“Maybe nothing,” I said. “I told you we came here to investigate my husband’s—my former husband’s—well, his roots, I guess you would say.”
Lois smiled a tiny smile, I could not tell if it was friendly or not. She said, “Is he up here looking for relatives?”
I said, with a kind of small defeated sigh, “Yes.”
“So your former husband has come looking for me.”
“That’s right,” I said.
“And he’s out in the car right now.”
“Yes,” I said.
“Because he’s afraid,” she said.
I felt defensive of William then, and also a little afraid myself. “He’s not sure—”
“Listen, Lucy.” Lois Bubar picked up her water glass and sipped from it again and placed it again very carefully down on the table. “I know why you’re here. I even knew you were here in town yesterday, you and your husband were at the library. This is a small town, but you come from one, so you must know what that’s like. People talk.”
And I wanted to say No, because I lived in the middle of fields and hardly ever saw the town I lived in and no one in the town was ever nice to us, but I did not say this. So I said nothing.
* * *
—
And then Lois Bubar told me this:
* * *
—
“I have had a very good life.” She held up her index finger and pointed it at me almost laconically. “I have had a very, very good life. So you be sure to tell your former husband that.” She paused, looking around the room, and then she looked back at me. Her face seemed to me to be slightly guarded and even—just a little bit—bored. Behind her was wallpaper with flowers on it; there was a tiny water streak down it.

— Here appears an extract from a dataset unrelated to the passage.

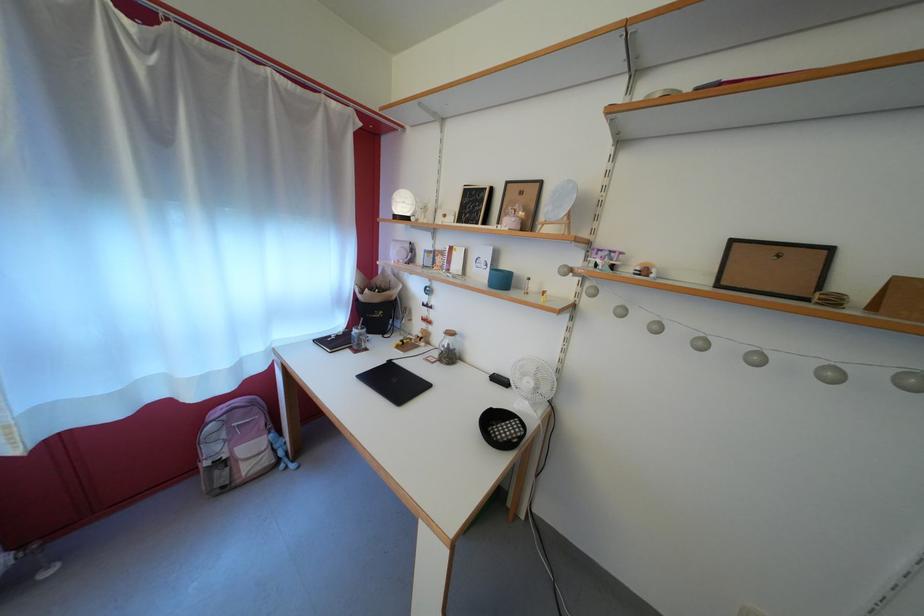
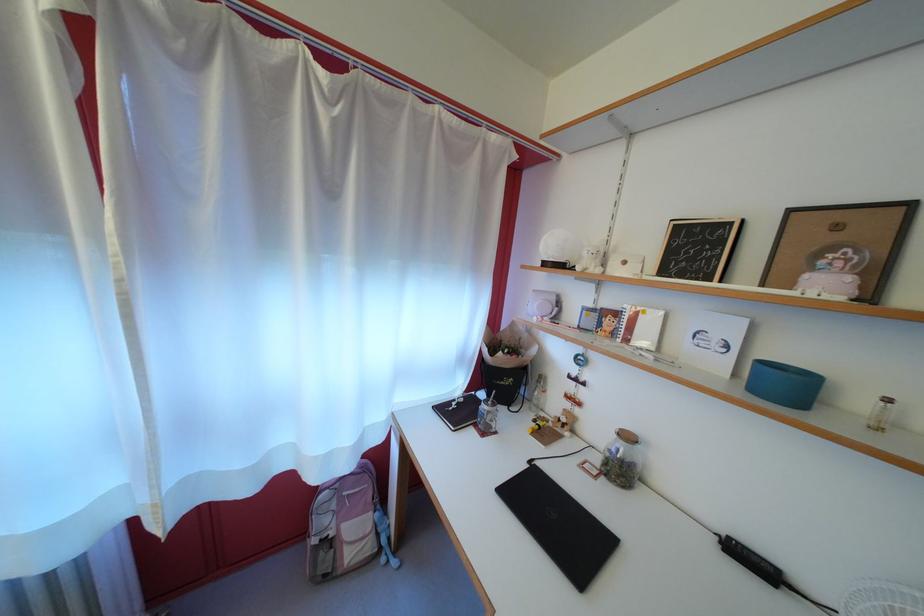
Find the pixel in the second image that matches (x=359, y=354) in the first image.

(483, 431)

She said, “Let’s just go straight to the point.” Lois glanced up at the ceiling for a moment and then she spoke: “When I was eight years old my parents—together—they both sat me down and told me this, that my mother—well, they told me that day that I had had a different mother who had given birth to me. But they made it very clear that she was not my mother. My mother was the woman who raised me from the time I was a year old. That was my mother, she was brought up in this house”—Lois moved her hand slightly to include the living room—“and she was a wonderful woman. And my mother was so good as she told me this, and my father was too—he held me against him, I remember that. We were sitting on a couch and he had his arm all the way around me while they had this conversation with me. Looking back, I think they thought I was getting old enough to know this and that there were people in town who knew it, so they had better tell me before I found out from someone else. I was confused, the way any kid would be. But I didn’t think it mattered.

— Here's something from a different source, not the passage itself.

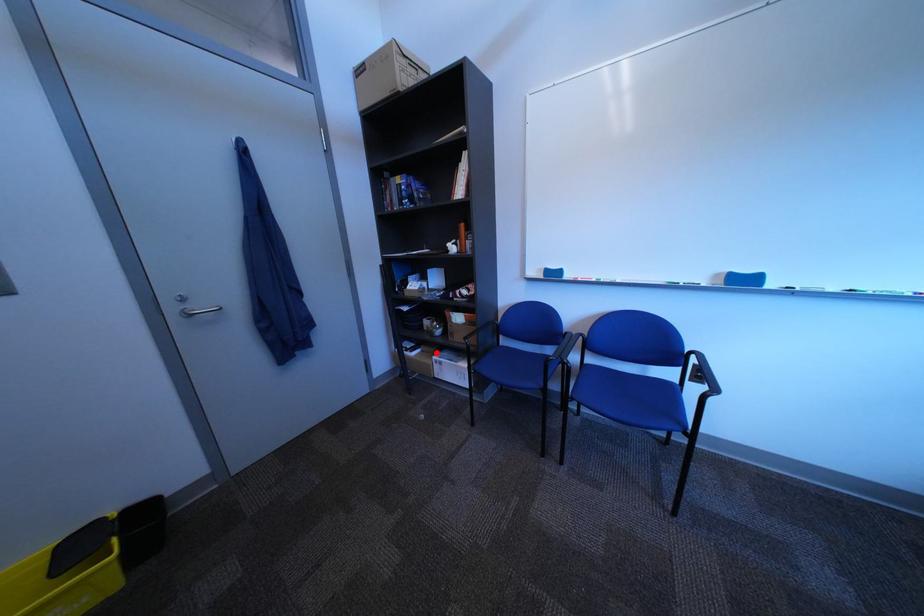
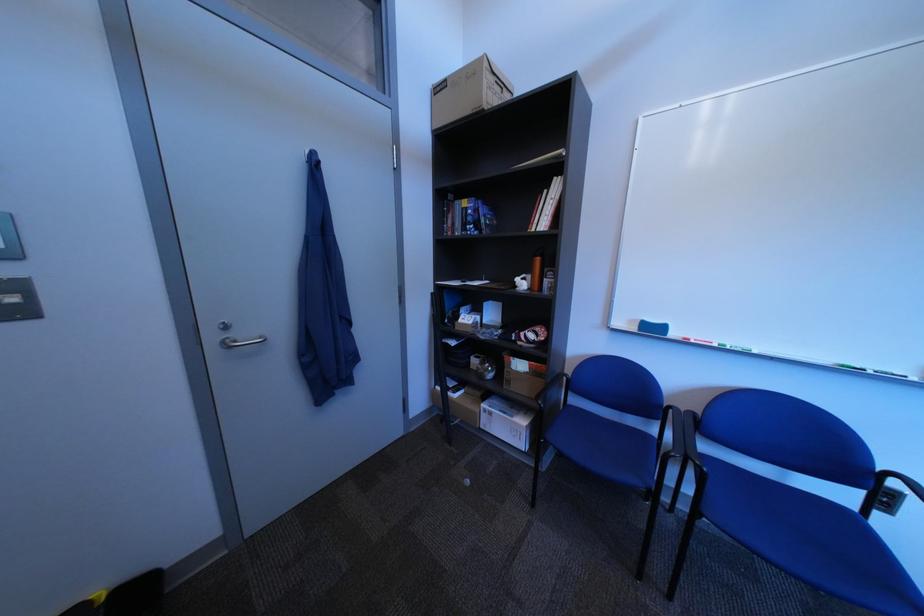
The point at the highlighted location is marked in the first image. Where is the corresponding point in the second image?

(480, 394)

“Because it didn’t matter. I had two parents who loved me very much and I had three younger brothers and they were all loved as well. I couldn’t have had a better mother and father, I really couldn’t have.”
* * *
—
Watching her, I felt she was telling the truth. There was something about her that seemed deeply—almost fundamentally—comfortable inside herself, the way I think a person is when they have been loved by their parents.
* * *
—
Lois took another sip from her water glass.

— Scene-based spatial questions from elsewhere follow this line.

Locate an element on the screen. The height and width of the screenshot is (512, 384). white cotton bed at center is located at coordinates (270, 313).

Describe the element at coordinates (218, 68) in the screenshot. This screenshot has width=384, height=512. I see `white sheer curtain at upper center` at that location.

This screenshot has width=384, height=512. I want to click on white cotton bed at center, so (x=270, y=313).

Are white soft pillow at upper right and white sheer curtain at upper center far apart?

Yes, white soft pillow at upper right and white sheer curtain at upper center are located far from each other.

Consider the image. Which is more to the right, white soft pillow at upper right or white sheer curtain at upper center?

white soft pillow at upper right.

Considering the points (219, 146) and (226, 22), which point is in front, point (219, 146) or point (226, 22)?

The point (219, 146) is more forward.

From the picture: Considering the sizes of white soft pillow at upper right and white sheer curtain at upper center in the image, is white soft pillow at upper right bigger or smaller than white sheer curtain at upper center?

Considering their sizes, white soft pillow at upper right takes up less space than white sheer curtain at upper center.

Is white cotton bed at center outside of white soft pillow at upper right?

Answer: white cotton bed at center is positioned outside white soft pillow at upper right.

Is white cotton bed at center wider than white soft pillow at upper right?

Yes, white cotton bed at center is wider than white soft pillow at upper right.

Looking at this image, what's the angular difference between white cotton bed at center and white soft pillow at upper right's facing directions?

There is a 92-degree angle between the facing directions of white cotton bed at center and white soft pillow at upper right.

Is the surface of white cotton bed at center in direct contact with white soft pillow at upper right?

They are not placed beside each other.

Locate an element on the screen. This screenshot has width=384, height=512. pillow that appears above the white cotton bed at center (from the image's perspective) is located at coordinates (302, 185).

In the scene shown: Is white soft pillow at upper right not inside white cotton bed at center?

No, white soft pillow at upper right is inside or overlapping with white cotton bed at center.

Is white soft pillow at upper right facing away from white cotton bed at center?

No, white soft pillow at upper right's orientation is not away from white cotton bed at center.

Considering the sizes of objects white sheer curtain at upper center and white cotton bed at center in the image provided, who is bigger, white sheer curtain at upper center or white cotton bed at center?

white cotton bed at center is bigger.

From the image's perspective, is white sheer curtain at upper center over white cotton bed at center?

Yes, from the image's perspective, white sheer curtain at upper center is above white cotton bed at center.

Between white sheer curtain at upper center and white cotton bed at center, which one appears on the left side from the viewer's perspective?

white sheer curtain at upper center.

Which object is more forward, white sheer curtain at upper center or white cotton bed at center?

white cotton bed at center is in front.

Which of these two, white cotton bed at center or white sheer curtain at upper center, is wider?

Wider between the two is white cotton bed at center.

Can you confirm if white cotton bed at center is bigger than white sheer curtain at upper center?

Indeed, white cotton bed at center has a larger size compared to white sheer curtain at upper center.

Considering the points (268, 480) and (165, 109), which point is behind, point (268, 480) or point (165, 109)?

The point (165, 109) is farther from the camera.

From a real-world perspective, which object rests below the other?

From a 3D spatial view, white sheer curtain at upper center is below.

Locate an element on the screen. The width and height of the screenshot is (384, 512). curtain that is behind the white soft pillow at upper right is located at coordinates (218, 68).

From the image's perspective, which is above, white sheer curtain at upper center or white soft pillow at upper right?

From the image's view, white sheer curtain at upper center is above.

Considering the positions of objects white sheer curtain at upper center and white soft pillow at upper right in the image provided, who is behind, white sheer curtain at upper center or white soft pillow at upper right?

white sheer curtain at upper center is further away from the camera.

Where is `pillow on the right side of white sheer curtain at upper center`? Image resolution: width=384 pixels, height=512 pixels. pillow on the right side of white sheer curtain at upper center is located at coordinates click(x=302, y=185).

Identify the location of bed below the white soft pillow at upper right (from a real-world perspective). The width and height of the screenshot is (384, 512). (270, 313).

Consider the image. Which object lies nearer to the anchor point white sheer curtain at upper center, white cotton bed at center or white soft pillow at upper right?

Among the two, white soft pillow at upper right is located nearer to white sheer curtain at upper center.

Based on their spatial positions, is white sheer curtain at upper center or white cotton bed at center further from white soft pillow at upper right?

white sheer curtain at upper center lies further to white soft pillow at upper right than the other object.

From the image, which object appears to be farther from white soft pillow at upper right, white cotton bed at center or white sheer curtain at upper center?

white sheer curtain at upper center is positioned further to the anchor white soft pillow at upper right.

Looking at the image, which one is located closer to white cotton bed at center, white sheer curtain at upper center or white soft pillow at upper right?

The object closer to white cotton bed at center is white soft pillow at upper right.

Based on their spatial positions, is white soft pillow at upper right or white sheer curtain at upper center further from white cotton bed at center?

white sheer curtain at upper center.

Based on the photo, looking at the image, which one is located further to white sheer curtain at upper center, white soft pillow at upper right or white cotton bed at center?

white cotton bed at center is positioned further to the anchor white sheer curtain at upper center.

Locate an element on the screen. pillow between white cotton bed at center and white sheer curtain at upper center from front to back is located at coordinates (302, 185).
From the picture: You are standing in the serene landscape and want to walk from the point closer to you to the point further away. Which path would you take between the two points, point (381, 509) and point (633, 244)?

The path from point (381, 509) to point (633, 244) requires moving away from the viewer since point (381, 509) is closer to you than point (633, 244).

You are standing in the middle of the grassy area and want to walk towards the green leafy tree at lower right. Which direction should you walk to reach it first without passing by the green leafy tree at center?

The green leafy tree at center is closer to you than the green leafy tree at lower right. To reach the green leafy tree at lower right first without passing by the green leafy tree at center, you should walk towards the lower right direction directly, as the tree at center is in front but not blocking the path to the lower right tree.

“As time went by, as I got a little older, I started to ask some questions, and they told me about the woman, her maiden name was Catherine Cole, said she had run off with a prisoner from Germany. She walked out of the house one day, walked right out, it was November, and she took a train and she never came back. I was not yet a year old. My father knew about the German, but he thought it was over by then. Catherine was very young when she had married my father, just eighteen, he was ten years older, and he said, he always implied, that she had married him to get out of her house.” Lois paused and then she said, “My mother’s name was Marilyn Smith—” She tapped the table next to her with her finger. “She was raised in this house and everyone knew that she and my father belonged together. They had been going together, and then they had a little spat of some kind and in swooped Catherine Cole—” Lois made a small gesture of her arms swooping upward; the water in the glass sloshed gently. “And my father married her. But Marilyn was right there for my father when Catherine left me—and him. She came over every day starting right after Catherine left, then they married when I was two. I suspect they wanted to look respectable, so they waited that year to marry. And of course the divorce had to go through.”